I have this paper bag named Buddy. Buddy is on its 3rd or 4th iteration since my first severe panic attack following my son's death. Hyperventilation = paper bag breathing. If I am not stubborn and I grab Buddy quickly I can regain control of my breathing in less than 5 minutes. If I am prideful this process can take over an hour. The experience is also much improved by a well-used Buddy. The paper becomes softer and makes less noise as you breathe in and out. It takes less effort to inhale and exhale. Sometimes Buddy has to be the first line of defense against acute panic, and then sometimes hangs in while secondary measures take their time to override my central nervous system.

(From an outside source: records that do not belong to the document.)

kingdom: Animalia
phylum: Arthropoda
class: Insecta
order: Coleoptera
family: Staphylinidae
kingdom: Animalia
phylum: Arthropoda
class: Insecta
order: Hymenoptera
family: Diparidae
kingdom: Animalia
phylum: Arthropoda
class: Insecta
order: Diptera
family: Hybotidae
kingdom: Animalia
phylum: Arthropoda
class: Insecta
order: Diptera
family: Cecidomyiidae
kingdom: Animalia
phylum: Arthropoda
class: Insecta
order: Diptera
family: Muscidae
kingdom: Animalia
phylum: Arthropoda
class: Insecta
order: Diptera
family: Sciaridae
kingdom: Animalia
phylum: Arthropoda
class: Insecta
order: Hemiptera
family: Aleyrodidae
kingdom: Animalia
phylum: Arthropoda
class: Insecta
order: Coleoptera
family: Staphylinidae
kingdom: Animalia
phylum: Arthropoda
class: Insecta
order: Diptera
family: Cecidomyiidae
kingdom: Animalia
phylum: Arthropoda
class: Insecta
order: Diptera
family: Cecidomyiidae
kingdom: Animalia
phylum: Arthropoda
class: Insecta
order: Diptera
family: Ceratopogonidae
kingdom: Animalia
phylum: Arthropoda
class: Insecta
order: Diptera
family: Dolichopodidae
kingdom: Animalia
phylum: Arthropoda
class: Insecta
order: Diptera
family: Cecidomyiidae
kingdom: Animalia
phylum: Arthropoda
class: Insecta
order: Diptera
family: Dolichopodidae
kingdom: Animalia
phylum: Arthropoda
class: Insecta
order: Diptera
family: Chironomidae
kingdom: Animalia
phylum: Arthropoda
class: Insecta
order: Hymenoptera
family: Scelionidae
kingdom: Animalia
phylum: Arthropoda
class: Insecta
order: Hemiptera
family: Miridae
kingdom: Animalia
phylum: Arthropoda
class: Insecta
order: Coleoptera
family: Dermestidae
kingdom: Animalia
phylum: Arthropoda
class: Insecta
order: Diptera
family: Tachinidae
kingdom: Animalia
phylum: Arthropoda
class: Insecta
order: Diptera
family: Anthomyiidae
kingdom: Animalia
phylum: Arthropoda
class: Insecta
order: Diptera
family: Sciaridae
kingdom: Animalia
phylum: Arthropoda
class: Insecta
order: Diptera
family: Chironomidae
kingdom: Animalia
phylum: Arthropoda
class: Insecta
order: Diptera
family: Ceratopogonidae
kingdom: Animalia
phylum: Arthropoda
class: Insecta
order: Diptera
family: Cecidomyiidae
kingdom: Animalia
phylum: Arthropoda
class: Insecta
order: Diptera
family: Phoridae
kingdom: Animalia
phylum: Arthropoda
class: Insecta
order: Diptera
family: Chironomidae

This Buddy hasn't had so many uses yet. It has been 948 days since I came home without Ephrem. I still have panic attacks. 3-4 nights a month I'll wake up in absolute terror. Occasionally I'll get twisted up during waking hours. I do take daily medication to manage anxiety. I do have a Rx for panic attacks, which I use in only the very worst cases (only 4 times this whole year). But Buddy is there for me in the moment every time.
This probably seems like a weird share, which is really okay with me. It's surprising how comfortable bereaved parents can become with weird shares. The point of this is that if you are a bereaved person struggling with anxiety and/or panic attacks, you aren't alone in that. It is hard for me to imagine I'll ever be free of anxiety and panic attacks, but 948 days ago I couldn't imagine going an hour without Buddy, let alone days.